Diamonds are the economic lifeline for Laurent Kabila, earning his regime an estimated US$100 million in income in 1997 from total diamond exports of $616 million. Congo has two main diamond producing areas in Mbuji Mai and Kisangani. The government controlled diamond mines in Mbuji-Mayi are protected by Angolan and Zimbabwean troops. Diamonds showed how integral they are to the conflict in the DRC when in September 1999 the Zimbabwean defence minister, Moven Mahachi, stated that the armed forces of Zimbabwe and the DRC had set up a joint business venture to pay for the war through the mining and marketing of diamonds. In April 2000, UN Secretary General, Koffi Annan announced the need for an expert panel to look into the role that diamonds and gold is playing in the financing of the conflict in the Congo.

CONCLUSION

The diamond industry is currently facing one of the most serious crises in its history. It has to face up to the fact that its current systems of trading are having devastating impacts in Africa which are spilling over to neighboring countries and are damaging the entire image of diamonds, which will last for many years to come. Some sectors of the diamond industry are slowly realizing this and recent developments seem encouraging – however there is still a long way to go.
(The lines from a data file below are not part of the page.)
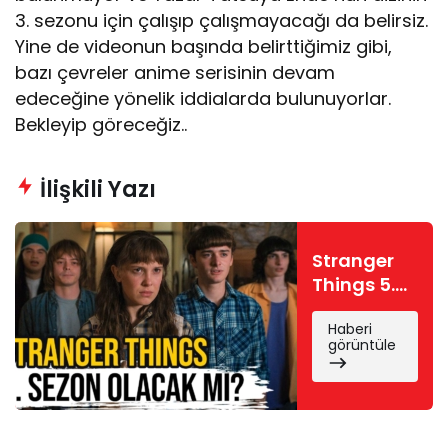
3. sezonu için çalışıp çalışmayacağı da belirsiz.
Yine de videonun başında belirttiğimiz gibi,
bazı çevreler anime serisinin devam
edeceğine yönelik iddialarda bulunuyorlar.
Bekleyip göreceğiz..
İlişkili Yazı
Stranger
Things 5.
sezon
Haberi
çıkacak
görüntüle
mı?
There is an urgent need for a system of controls that can demonstrate that diamonds are from controlled sources. A key part of such controls will be the rigor with which they are implemented by those within the industry. As UK Foreign Secretary Robin Cook noted in December 1999 at the G8 summit “If the [diamond] industry could do it itself by self-regulation and by other proposals, that would be very welcome and I think the more we are seen to be pursuing this earnestly, the more it is likely they will do so.” Governments, both producers and importers, have a central role in setting a regulatory framework within which industry self-regulation can be a meaningful part of the process of controls. A certain amount of responsibility for the success of any proposed control system lies with the countries that actually produce the diamonds. A number of these countries, such as Namibia, Botswana, South Africa, Australia, and Canada are already operating systems that are well controlled and that can easily be developed as part of a wider control system. Importing and exporting countries and the international community need to examine how their own customs procedures and national legislation can be adapted to ensure that conflict diamonds no longer enter into legitimate diamond marketing channels.

The independent auditing of company claims and the verification of the control systems, coupled with the use of technology systems will go a long way to ensuring that the dark shadow of conflict diamonds that is currently looming over the industry will end. This will ensure its long term survival and more importantly go a long way to ensuring that no longer can factions, armed with increasingly sophisticated weaponry hold countries, governments and the international community to ransom due to the fact that they have access to the source and the markets of a highly lucrative and easily transportable commodity.